Thanks for your suggestion. Testing on film is the ultimate test, but I guess every camera out from production line will not be film tested. There must be a way to check the infinity without film. I am interested to know how to achieve that.
The camera manufacturer had both full knowledge of where the focus was supposed to be relative to the film rails, and an optical testing rig to check the lens collimation (infinity focus). You don't have either of those things. You can try to make meticulous measurements to understand where the film is supposed to sit relative to the rails, and then attempt to calibrate it using a ground glass at the film plane, but then you'll have to test it on film anyway to be sure. I am not sure what your procedure was using the binocular and piece of paper in the first place, but unless it was very accurately placed, it was likely misleading. If you don't do this extremely carefully, you can make it worse and not better.
2 get a SLR with split image, focus at far objects like moon and ensure the lines are match in split image.
3. Using the SLR to observe the marks on the film in the Rollei 35.
4. Adjust the focus of Rollei 35 until marks are lined up in split image. This should be the correct infinity position exactly for the film in real usage.
Please feel free to comment.
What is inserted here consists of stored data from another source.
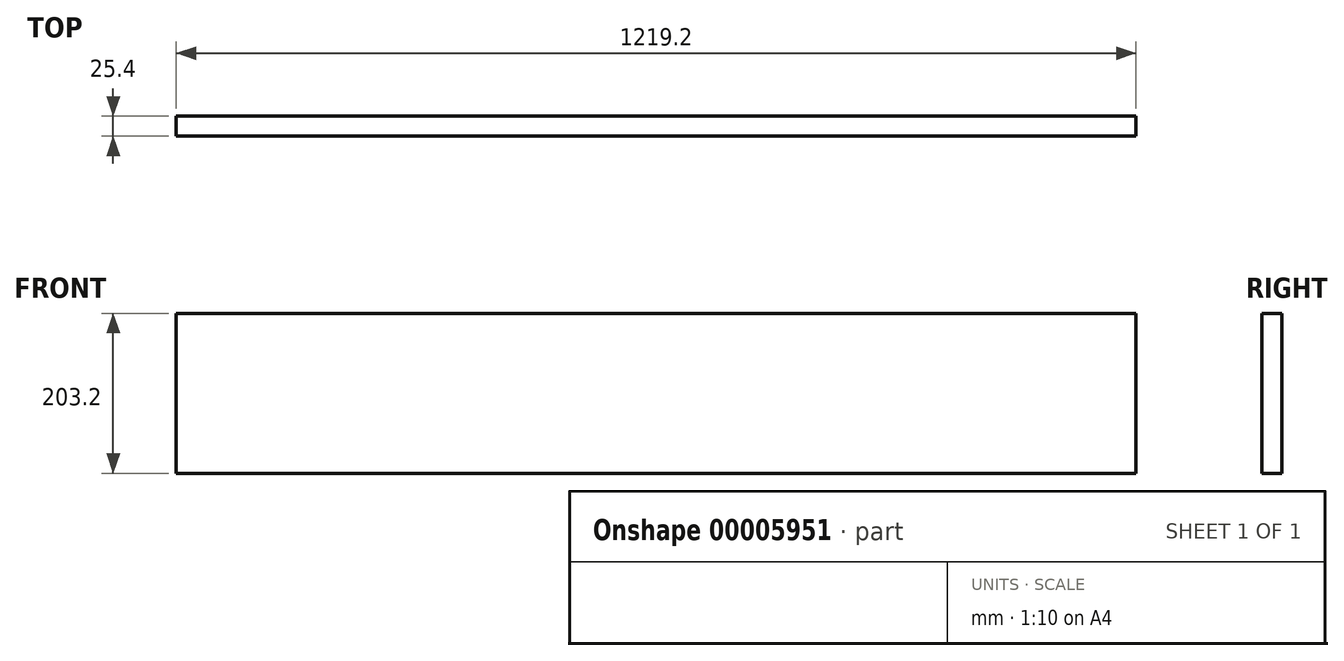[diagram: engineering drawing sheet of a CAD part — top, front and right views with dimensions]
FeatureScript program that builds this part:
annotation { "Feature Type Name" : "Feature", "Feature Type Description" : "" }
export const myFeature = defineFeature(function(context is Context, id is Id, definition is map)
    precondition{}
    {
        {
            var Q0;
            Q0=qCreatedBy(makeId("Front.planeOp"),FACE);
            var sketch = newSketch(context, id + "F0", { "sketchPlane" : qUnion([Q0])});
            skLineSegment(sketch, "E0.bottom", {"start": v(-598.41, 71.92) * mm, "end": v(620.79, 71.92) * mm});
            skLineSegment(sketch, "E0.top", {"start": v(-598.41, -131.28) * mm, "end": v(620.79, -131.28) * mm});
            skLineSegment(sketch, "E0.left", {"start": v(-598.41, 71.92) * mm, "end": v(-598.41, -131.28) * mm});
            skLineSegment(sketch, "E0.right", {"start": v(620.79, 71.92) * mm, "end": v(620.79, -131.28) * mm});
            skSolve(sketch);
        }
        {
            var Q0;
            Q0=makeQuery(id+"F0.imprint","IMPRINT",FACE,{"disambiguationData":[TD([[makeQuery(id+"F0.imprint","IMPRINT",EDGE,{"derivedFrom":sQuery(id+"F0.wireOp",EDGE,"E0.bottom")}),-1.0]])]});
            extrude(context, id + "F1", {"entities" : qUnion([Q0]), "depth" : 25.4 * mm});
        }
    });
Thanks.
How do you know that the SLR is correctly calibrated?
When using the slr to focus on the moon and observe the split image to make the line match, we are already calibrating the focus to infinity, at the focusing screen. It does not have anything to do with the actual infinity point to the film plane of that SLR.
Does that take into account that the mirror is correctly aligned and the lens is correctly collimated?
I've never had to resort to taking test photos to confirm infinity.....at least not yet. The procedure is very simple, and it works every single time.
Put the camera on a tripod or something stable and have the shutter held open on B or T. Place a piece of GG or even Scotch Magic tape across the film rails (make sure you're placing it on the film rails and not on the edges protruding above and below, that's really easy to do).
Then focus on something at least 100' away. If you don't have a loupe, use a 35mm camera lens as a loupe, and get the image as sharp as you can get it. That's infinity. Put a mark on the lens, and make sure it stops there when you focus it to the infinity stop. If it's just a very little bit off, I wouldn't worry about it. It's doubtful you'll be shooting anything far away wide open at infinity.